C’era una volta un must, un libro bellissimo, fu tradotto in tutto il mondo e divenne uno dei simboli di una rivoluzione culturale: era Dalla parte delle bambine di Elena Gianini Belotti, che lo aveva scritto elaborando la sua straordinaria e decennale esperienza di direttrice del Centro nascita Montessori di Roma. Raccontava che il ruolo maschile e quello femminile non sono innati ma si apprendono fin dalla nascita e con un lungo addestramento. Il guaio era che l’apprendimento si fondava sul mito della naturale superiorità del maschio e nascere femmina significava – come del resto è ancora in larga parte del mondo – essere figlia di un dio minore, fare i conti per tutta la vita con una ferita inconscia, con un senso di inadeguatezza perpetuo. Non si poteva immaginare che quarant’anni dopo, sul tolda dell’occidente sviluppato, l’angolo visuale sarebbe stato capovolto.

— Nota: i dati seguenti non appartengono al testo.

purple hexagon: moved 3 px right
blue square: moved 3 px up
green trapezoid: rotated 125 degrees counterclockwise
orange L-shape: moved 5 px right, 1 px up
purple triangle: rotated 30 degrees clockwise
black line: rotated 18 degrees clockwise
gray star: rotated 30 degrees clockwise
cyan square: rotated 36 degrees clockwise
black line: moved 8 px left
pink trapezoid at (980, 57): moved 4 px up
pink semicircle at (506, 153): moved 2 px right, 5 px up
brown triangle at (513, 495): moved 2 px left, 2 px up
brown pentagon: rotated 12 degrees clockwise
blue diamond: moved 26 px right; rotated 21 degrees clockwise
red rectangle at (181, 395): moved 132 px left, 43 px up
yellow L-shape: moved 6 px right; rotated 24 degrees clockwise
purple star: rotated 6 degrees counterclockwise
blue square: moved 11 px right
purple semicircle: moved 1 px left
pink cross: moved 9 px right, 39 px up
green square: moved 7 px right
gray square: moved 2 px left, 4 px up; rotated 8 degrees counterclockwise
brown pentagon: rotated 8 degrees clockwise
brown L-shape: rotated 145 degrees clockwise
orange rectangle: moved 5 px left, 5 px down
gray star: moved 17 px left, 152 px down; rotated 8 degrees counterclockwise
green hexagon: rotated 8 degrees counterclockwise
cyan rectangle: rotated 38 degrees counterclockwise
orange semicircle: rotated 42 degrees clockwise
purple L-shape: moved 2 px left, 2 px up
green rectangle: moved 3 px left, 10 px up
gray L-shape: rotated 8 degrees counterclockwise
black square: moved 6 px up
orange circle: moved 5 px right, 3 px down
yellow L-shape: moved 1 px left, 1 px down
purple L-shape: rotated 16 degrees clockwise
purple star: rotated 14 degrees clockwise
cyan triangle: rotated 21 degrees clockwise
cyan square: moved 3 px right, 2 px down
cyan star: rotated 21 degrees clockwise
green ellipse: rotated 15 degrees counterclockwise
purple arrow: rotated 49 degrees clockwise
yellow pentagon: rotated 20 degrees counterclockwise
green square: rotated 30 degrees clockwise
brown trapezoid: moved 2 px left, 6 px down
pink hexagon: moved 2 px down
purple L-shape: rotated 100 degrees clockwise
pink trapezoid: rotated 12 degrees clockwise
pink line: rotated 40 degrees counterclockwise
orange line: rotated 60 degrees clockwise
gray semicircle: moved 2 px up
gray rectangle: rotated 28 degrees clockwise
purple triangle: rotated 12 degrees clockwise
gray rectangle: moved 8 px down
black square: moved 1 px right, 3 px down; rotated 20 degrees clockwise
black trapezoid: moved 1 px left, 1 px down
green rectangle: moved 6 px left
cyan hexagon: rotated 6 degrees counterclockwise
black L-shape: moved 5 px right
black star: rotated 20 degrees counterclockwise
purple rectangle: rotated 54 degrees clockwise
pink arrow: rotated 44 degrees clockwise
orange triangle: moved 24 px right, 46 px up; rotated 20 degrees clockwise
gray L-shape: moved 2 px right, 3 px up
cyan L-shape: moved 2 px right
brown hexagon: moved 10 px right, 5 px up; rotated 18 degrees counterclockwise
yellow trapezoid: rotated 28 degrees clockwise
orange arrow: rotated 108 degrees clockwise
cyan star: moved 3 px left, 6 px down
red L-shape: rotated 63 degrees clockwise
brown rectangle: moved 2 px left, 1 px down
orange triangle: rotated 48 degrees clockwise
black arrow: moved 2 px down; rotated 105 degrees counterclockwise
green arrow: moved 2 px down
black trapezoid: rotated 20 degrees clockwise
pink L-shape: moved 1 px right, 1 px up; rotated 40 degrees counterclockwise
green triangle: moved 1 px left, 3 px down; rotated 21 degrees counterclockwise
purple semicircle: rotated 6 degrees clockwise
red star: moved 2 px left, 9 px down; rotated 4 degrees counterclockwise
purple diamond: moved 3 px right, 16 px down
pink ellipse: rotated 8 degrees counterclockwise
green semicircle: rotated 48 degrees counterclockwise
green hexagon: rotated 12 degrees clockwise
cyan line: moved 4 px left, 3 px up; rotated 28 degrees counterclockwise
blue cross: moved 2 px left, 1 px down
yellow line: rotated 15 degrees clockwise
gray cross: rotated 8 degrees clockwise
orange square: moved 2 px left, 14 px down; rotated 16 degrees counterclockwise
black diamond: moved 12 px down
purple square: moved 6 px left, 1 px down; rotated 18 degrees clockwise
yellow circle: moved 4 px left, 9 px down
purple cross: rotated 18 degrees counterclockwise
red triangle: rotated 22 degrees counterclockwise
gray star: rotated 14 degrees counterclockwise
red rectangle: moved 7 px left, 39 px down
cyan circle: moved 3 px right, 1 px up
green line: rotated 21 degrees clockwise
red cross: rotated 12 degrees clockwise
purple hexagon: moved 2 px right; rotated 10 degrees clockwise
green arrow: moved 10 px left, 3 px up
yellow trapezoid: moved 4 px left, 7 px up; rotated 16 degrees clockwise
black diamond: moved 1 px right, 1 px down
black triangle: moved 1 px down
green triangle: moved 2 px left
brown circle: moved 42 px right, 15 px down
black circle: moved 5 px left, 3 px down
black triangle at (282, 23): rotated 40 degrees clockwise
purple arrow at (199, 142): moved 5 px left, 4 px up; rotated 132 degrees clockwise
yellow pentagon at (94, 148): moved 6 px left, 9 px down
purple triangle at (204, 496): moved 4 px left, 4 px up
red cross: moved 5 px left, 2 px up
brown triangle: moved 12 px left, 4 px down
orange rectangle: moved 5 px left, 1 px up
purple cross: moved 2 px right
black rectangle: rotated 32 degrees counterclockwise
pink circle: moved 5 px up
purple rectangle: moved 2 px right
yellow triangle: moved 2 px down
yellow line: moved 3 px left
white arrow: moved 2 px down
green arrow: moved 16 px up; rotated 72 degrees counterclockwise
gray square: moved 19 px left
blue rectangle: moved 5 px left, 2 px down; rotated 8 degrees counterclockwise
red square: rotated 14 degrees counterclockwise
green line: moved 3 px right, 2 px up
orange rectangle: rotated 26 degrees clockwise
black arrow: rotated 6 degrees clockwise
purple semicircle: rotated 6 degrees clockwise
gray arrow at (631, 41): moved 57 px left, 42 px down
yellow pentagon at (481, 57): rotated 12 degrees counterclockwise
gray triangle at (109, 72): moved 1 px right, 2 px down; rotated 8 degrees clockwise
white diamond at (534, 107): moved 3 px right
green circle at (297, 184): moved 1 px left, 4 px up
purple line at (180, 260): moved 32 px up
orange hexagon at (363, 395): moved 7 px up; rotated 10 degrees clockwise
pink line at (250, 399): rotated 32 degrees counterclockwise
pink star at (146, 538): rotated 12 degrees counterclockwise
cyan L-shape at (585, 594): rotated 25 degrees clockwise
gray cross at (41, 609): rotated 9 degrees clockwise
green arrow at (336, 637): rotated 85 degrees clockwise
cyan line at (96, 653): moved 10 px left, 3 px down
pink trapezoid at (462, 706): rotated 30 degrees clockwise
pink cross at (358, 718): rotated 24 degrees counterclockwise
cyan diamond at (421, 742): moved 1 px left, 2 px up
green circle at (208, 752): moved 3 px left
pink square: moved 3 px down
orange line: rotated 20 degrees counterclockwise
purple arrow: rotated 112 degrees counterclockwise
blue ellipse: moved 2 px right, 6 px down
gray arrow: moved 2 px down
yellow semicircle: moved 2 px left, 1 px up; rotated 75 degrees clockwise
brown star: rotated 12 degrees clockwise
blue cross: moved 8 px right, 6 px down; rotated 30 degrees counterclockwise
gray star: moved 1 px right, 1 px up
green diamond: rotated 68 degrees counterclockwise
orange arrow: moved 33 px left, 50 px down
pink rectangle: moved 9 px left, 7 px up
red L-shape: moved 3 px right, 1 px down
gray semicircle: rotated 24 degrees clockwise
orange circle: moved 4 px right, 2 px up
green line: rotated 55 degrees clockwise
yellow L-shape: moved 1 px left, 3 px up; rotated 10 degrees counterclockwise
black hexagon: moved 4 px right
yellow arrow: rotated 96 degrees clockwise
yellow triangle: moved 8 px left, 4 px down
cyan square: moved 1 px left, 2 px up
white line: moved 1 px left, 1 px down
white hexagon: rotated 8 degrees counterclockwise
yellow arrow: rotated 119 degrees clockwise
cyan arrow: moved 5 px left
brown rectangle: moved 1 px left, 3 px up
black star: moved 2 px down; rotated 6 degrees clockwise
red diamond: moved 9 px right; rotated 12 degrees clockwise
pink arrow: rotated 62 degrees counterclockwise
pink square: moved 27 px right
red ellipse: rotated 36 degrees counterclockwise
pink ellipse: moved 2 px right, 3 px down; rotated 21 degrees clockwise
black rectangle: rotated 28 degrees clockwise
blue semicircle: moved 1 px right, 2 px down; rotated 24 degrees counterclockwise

Quello era un altro secolo, un tempo di bambine per lo più obbedienti e diligenti fino all’ossessione, con quaderni ordinatissimi dove scrivevano temi formalmente corretti con frasi zuccherose e conformiste, in attesa di un futuro di donne di casa; mentre i maschi più turbolenti avevano quaderni logori e squinternati dove buttavano giù in modo caotico, storie piene di vitalità e d’inventiva, in vista di un’avventurosa esplorazione del mondo. Era un tempo dove nei maschi si coltivava la forza e l’ingegno e nelle femmine solo remissività e grazia. Impossibile rimpiangerlo. Ma se non ci si prende cura dei bambini, con la consapevolezza che maschi si nasce ma uomini si diventa, le cose si mettono assai male per tutti. L’effetto collaterale indesiderato sono identità maschili fragili e incompiute, che non ce la fanno a tenere il passo.